Zweiter Punkt, den ich ansprechen will: Das waren ja auch die zwei, drei Punkte, bei denen wir uns unterscheiden, bei denen es Unterschiede zwischen den Fraktionen gibt. Da war das Stichwort Dienstrecht. Ich habe nicht den Eindruck, dass die starren Strukturen, die starren Formen des Dienstrechts, die wir im Augenblick in der Bundesrepublik haben, für uns als kleines Bundesland hilfreich sind, dass in Abwägung von hoch qualifizierten Mitarbeitern im öffentlichen Dienst, in der Abwägung zwischen einer Beschäftigung in einem großen Bundesland beziehungsweise des Bundes und des Bundeslandes Bremen wir in aller Regel hier den Kürzeren ziehen. Ich glaube, dass es uns hier als kleines Bundesland mit mehr Flexibilität und mehr Freiheit an der Stelle auch gelingt, hier und da die Mitarbeiter in einige Positionen zu bekommen, die wir vielleicht in der Vergangenheit aufgrund der Starrheit in diesem System nicht bekommen haben. Ich denke, dass da mehr Offenheit, mehr Flexibilität, natürlich auch mehr Risiko gerade einer kleinen, überschaubaren, eigentlich schnellen Einheit wie Bremen eher dien––––––– *) Vom Redner nicht überprüft.
lich als hinderlich ist, und von daher glaube ich, dass eine Korrektur im Dienstrecht, mehr Flexibilität, mehr Offenheit, ohne dass wir uns in den Bundesländern nun die Tarifstufen um die Ohren hauen, für uns eher hilfreich ist, als dass sie uns schadet. Ein wesentlicher Punkt, meine Damen und Herren, war der Bereich des Hochschulwesens. Wenn ich das, Frau Linnert, einmal so vereinfacht darstellen darf, so war ja Ihre These, wir lassen es so, wie es ist, weil es in der Vergangenheit schon optimal war, und daher wird es auch die Zukunft so richten.

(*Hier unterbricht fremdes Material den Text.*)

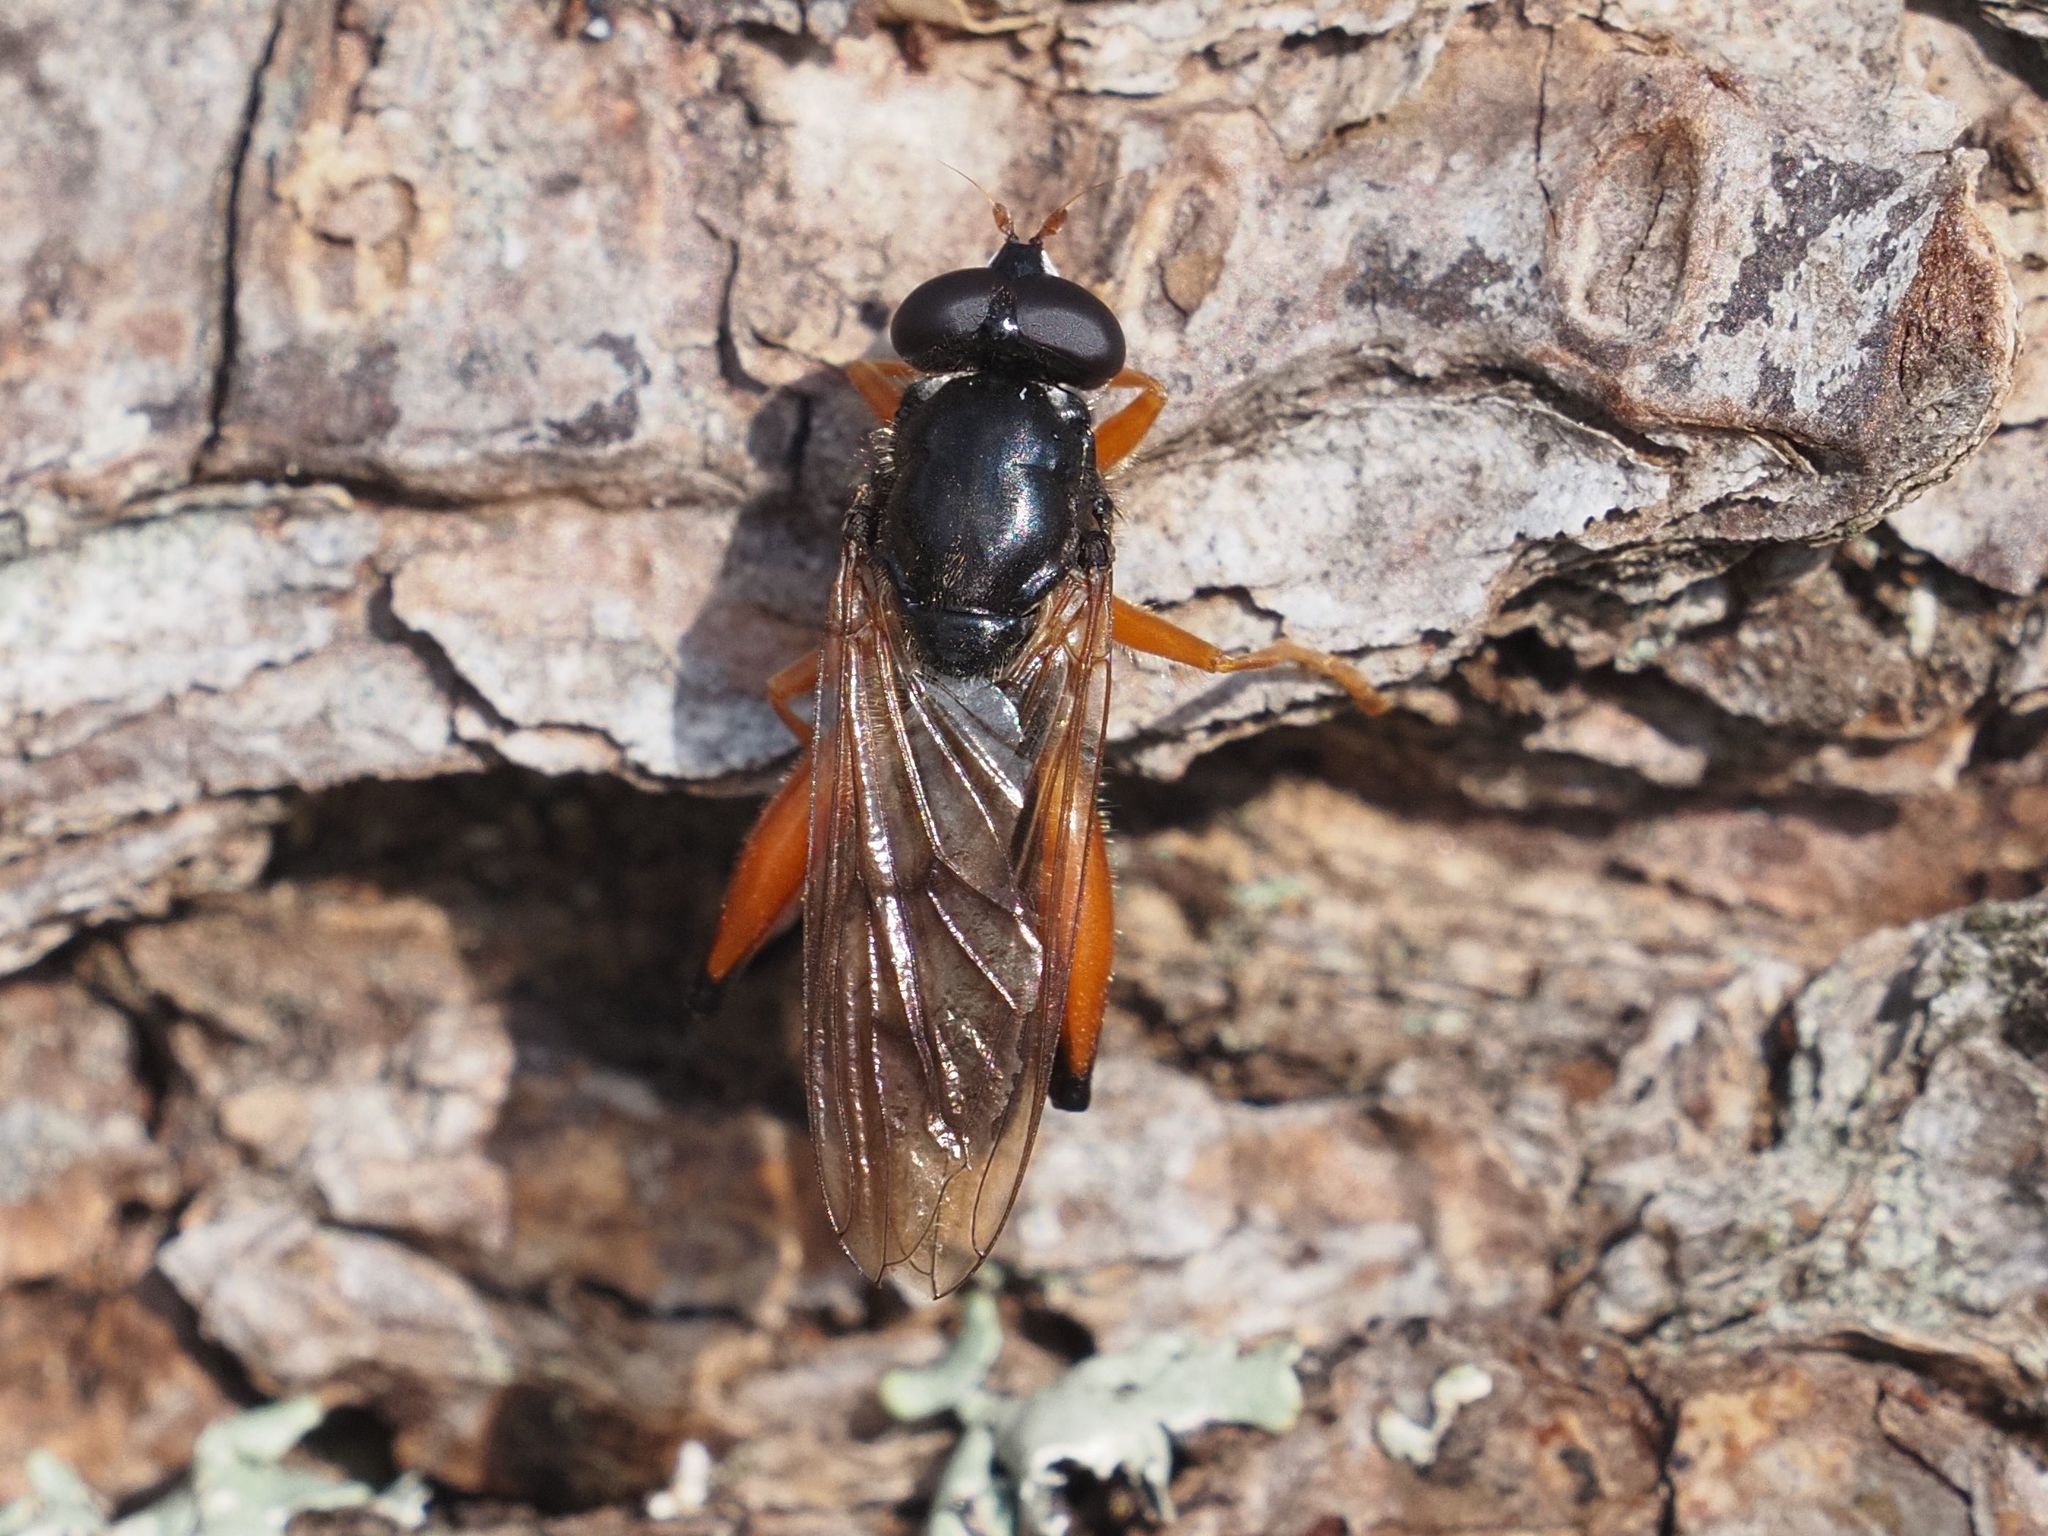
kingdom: Animalia
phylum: Arthropoda
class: Insecta
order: Diptera
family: Syrphidae
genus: Chalcosyrphus
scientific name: Chalcosyrphus valgus
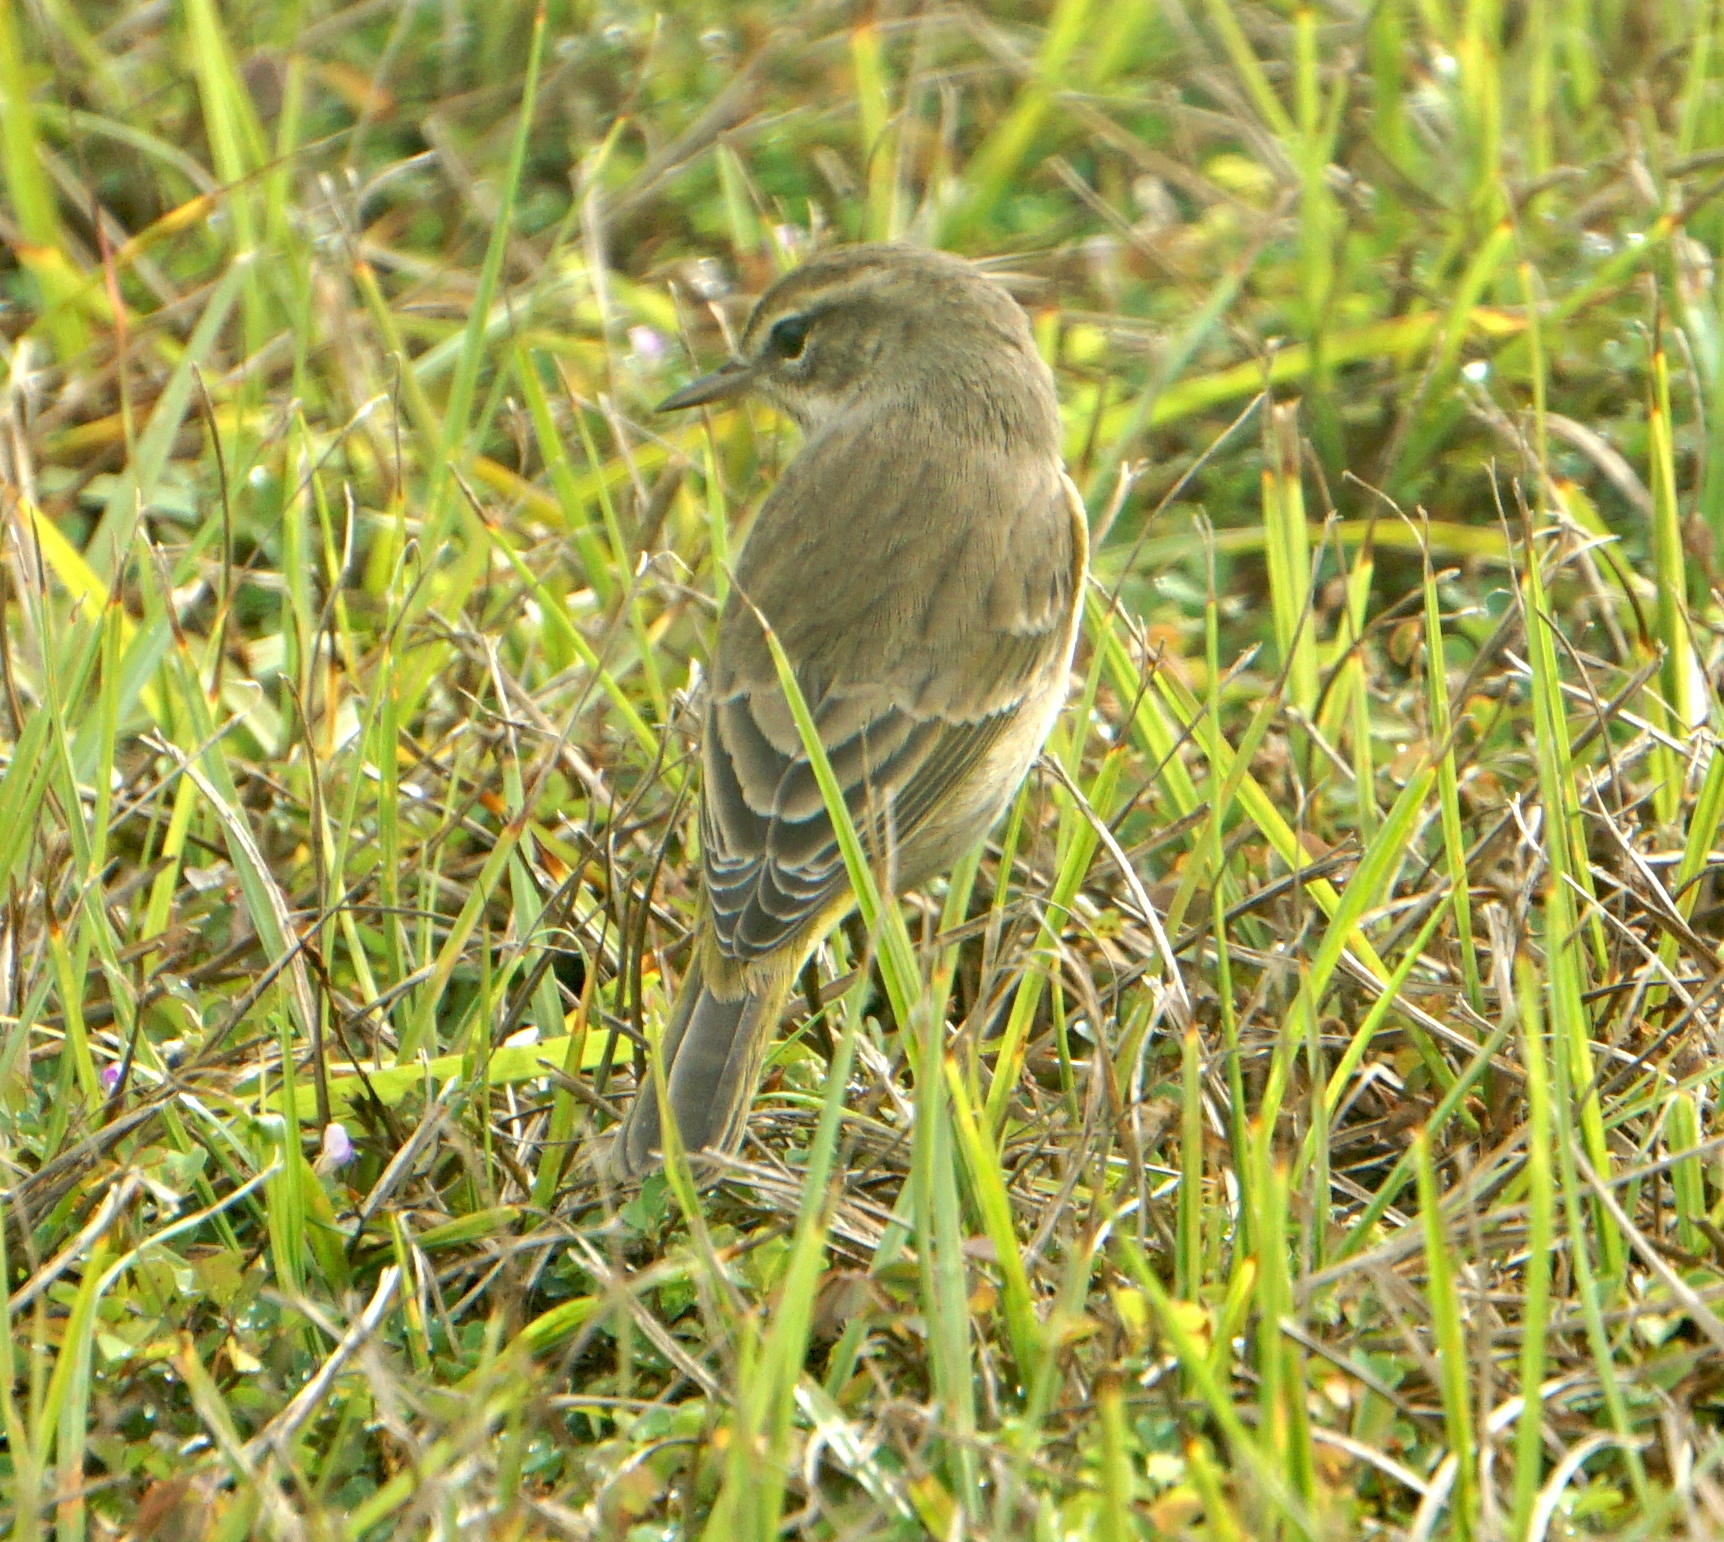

Ich gebe zu, ich vereinfache das jetzt ein wenig, aber vielleicht macht es auch das Problem deutlich, Frau Linnert. Ich habe den Eindruck, dass wir mit unserem Hochschulwesen, so wie es sich in den vergangenen zehn, zwanzig Jahren organisiert hat, nicht dazu beigetragen haben, dass der Wissenschaftsstandort, der Hochschulstandort Bundesrepublik Deutschland an der Spitze in Europa liegt. Wenn Sie sich anschauen, mit welcher Flexibilität und Schnelligkeit andere Standorte in Europa zwischenzeitlich an uns vorbeigelaufen sind, dann kann ich Ihre Starrheit,
(Abg. Frau L i n n e r t [Bündnis 90/Die Grünen]: Ich denke, Sie haben Interesse an einem Diskurs, dann lassen Sie das!)